Page layout parsing data

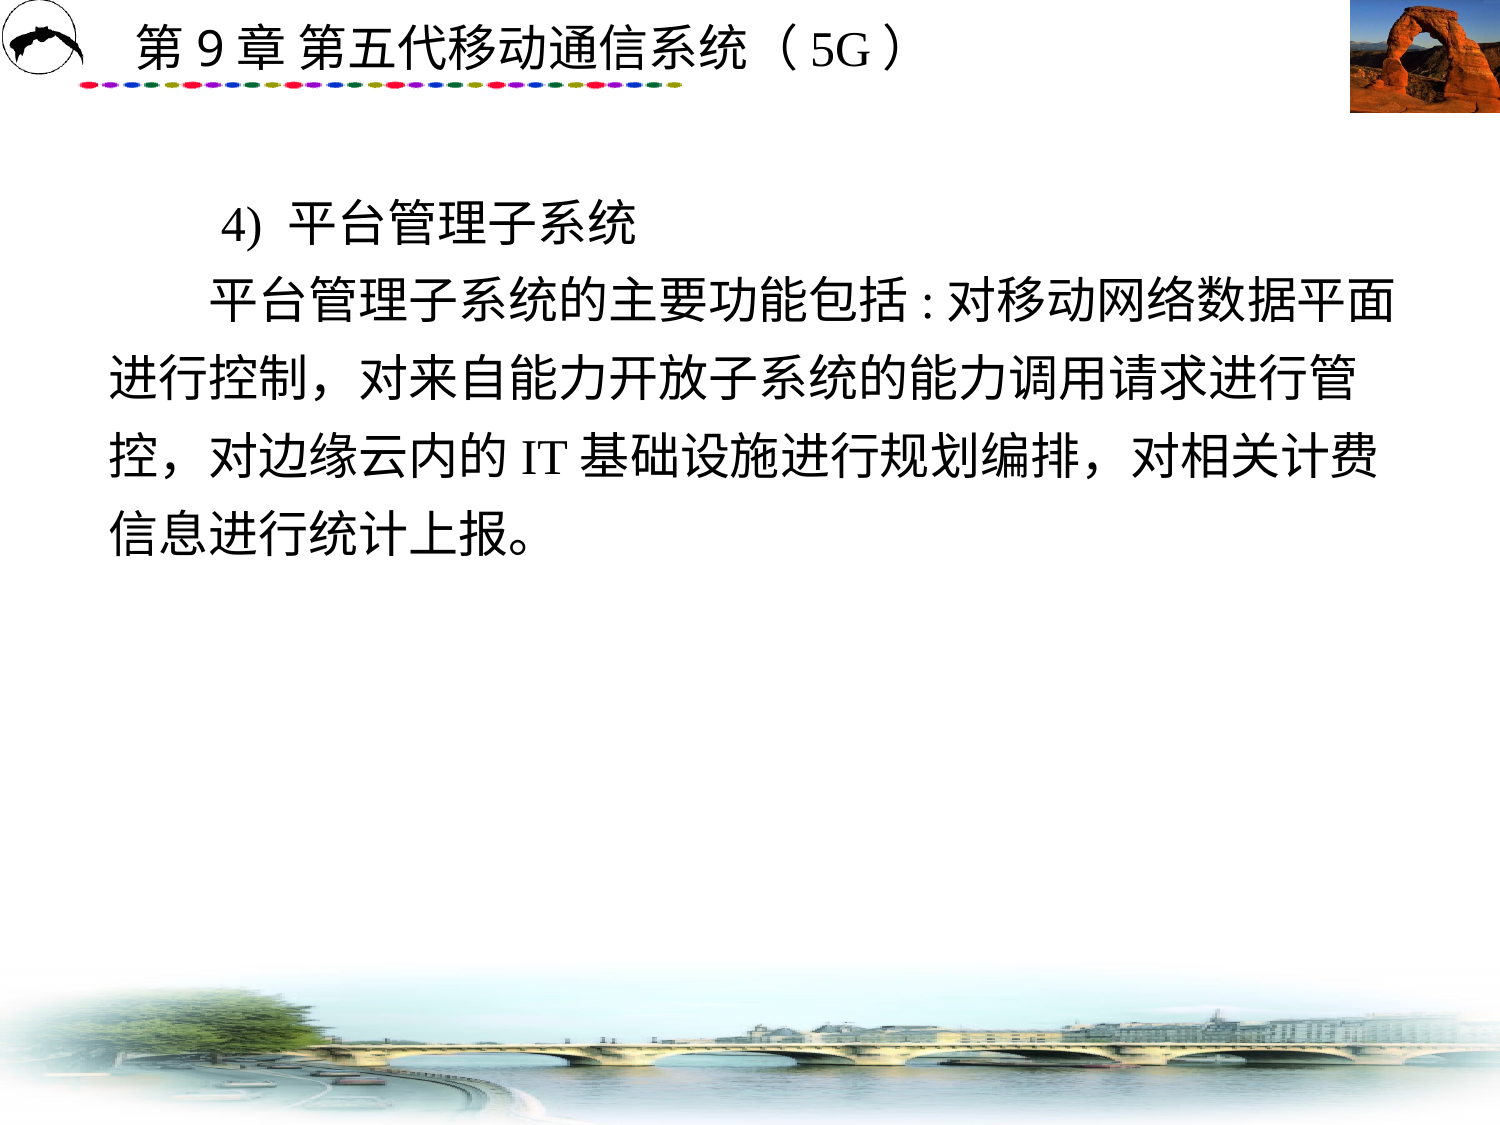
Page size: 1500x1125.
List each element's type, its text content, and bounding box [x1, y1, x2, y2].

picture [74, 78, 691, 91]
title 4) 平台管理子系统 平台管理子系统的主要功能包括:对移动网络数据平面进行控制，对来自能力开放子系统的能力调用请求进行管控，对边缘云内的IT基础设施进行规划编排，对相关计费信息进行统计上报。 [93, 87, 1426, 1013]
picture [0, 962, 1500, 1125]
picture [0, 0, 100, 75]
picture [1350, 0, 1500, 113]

--

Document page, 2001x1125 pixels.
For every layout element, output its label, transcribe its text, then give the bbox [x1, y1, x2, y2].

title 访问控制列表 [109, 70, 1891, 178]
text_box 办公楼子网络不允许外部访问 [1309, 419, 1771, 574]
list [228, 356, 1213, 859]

* * *

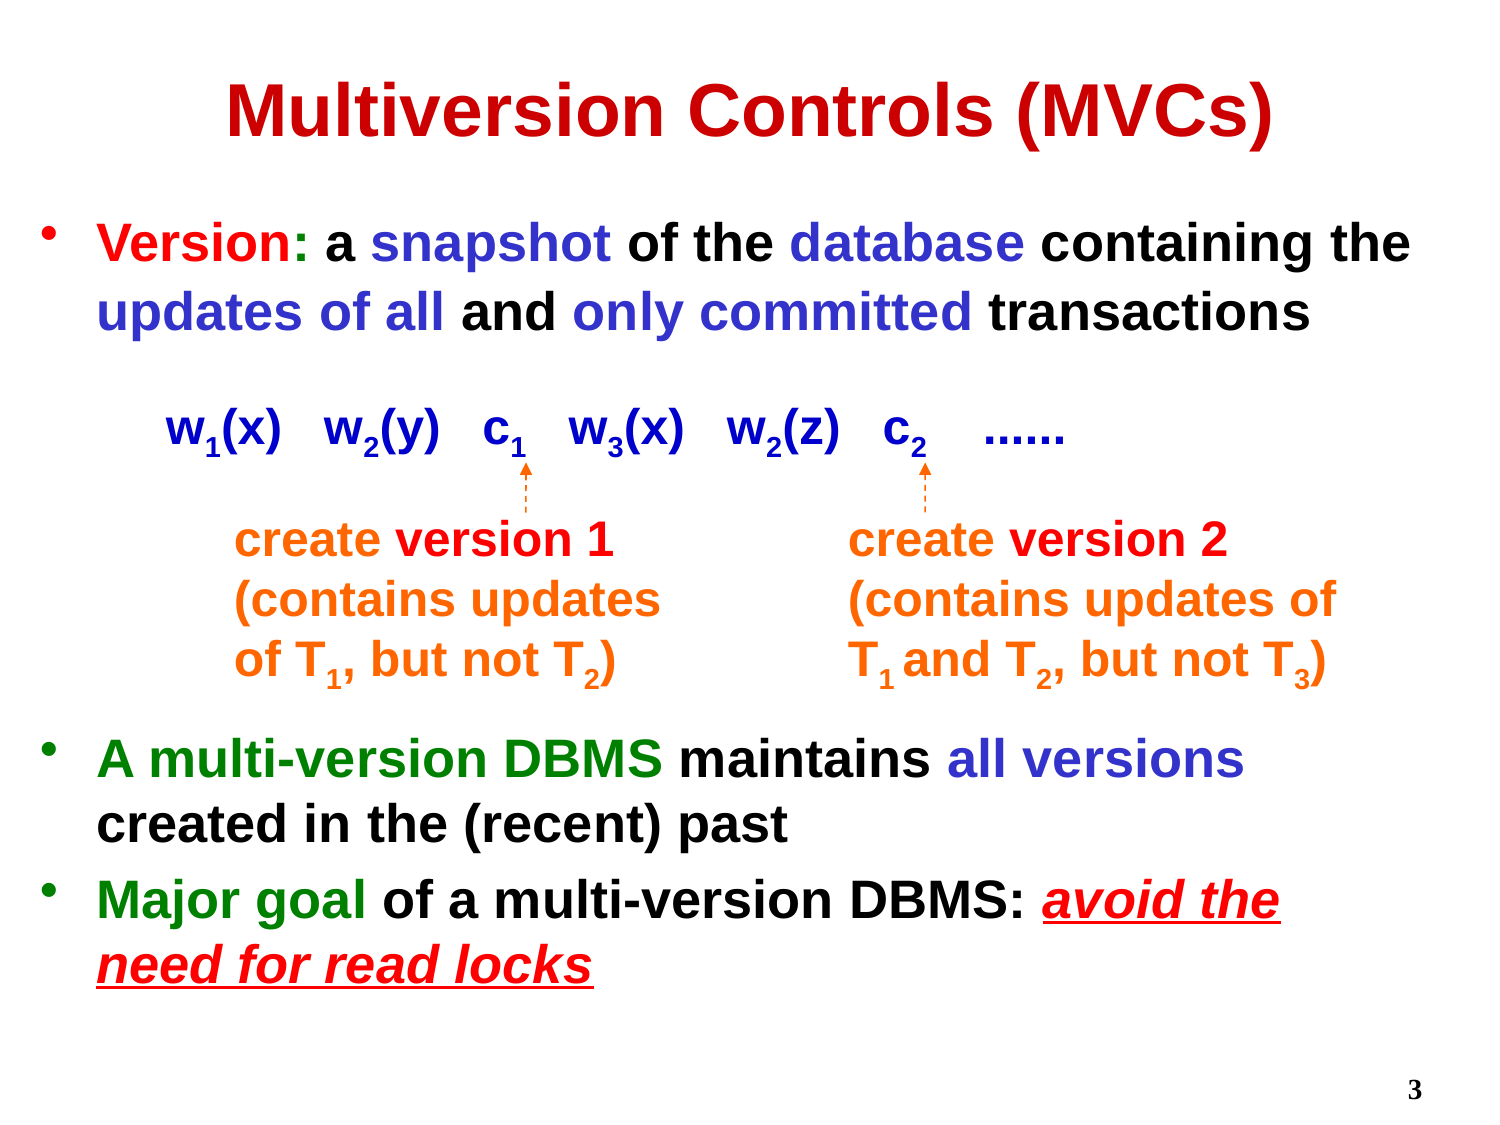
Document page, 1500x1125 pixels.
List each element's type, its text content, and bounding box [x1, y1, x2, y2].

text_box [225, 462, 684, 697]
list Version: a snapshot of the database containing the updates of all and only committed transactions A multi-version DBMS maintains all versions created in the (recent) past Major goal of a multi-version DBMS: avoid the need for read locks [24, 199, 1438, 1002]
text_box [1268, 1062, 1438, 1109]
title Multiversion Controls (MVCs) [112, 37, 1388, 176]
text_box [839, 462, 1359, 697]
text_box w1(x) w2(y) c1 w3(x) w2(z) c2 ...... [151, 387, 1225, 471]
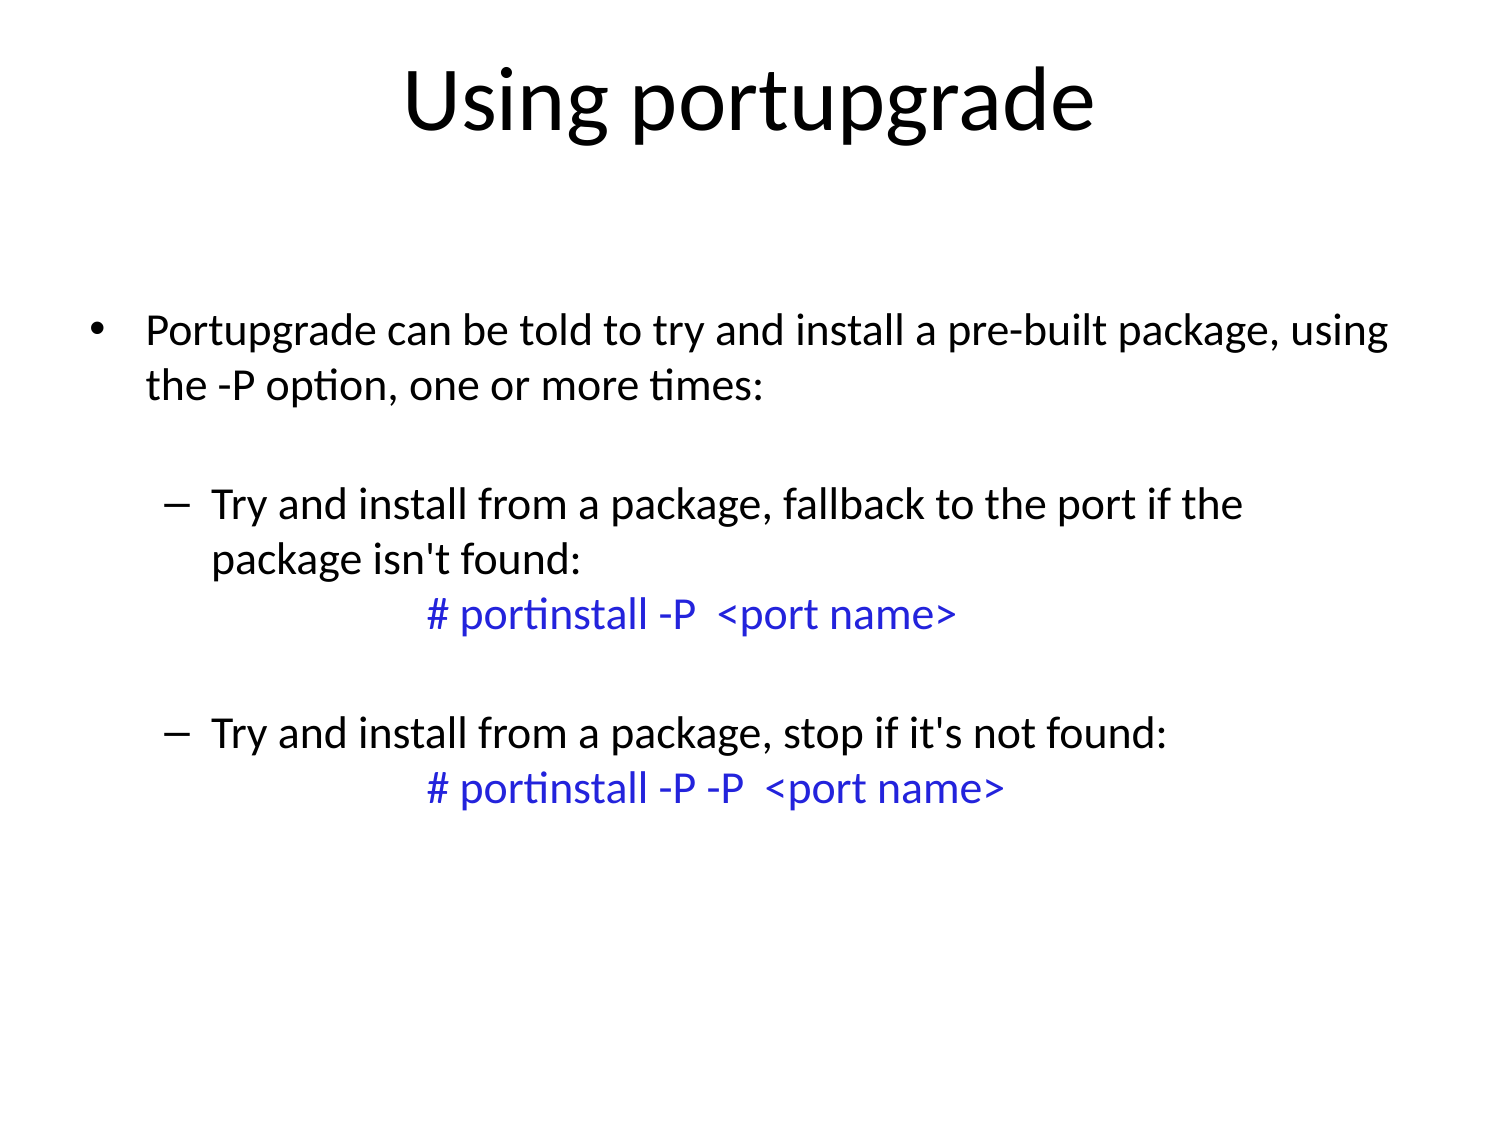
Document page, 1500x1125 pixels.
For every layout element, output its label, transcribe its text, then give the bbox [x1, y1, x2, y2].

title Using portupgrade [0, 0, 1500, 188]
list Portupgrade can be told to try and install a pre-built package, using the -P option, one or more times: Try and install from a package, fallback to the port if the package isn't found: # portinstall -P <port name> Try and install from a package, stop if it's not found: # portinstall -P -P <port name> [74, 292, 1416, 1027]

### Description of the task
Retype exactly, and only, the lines above from the one where "Document page, 2001x1125 pixels." occurs up to and including the one where "list [228, 356, 1213, 859]" occurs.

### Answer space
Document page, 2001x1125 pixels.
For every layout element, output its label, transcribe its text, then give the bbox [x1, y1, x2, y2].

title 访问控制列表 [109, 70, 1891, 178]
text_box 办公楼子网络不允许外部访问 [1309, 419, 1771, 574]
list [228, 356, 1213, 859]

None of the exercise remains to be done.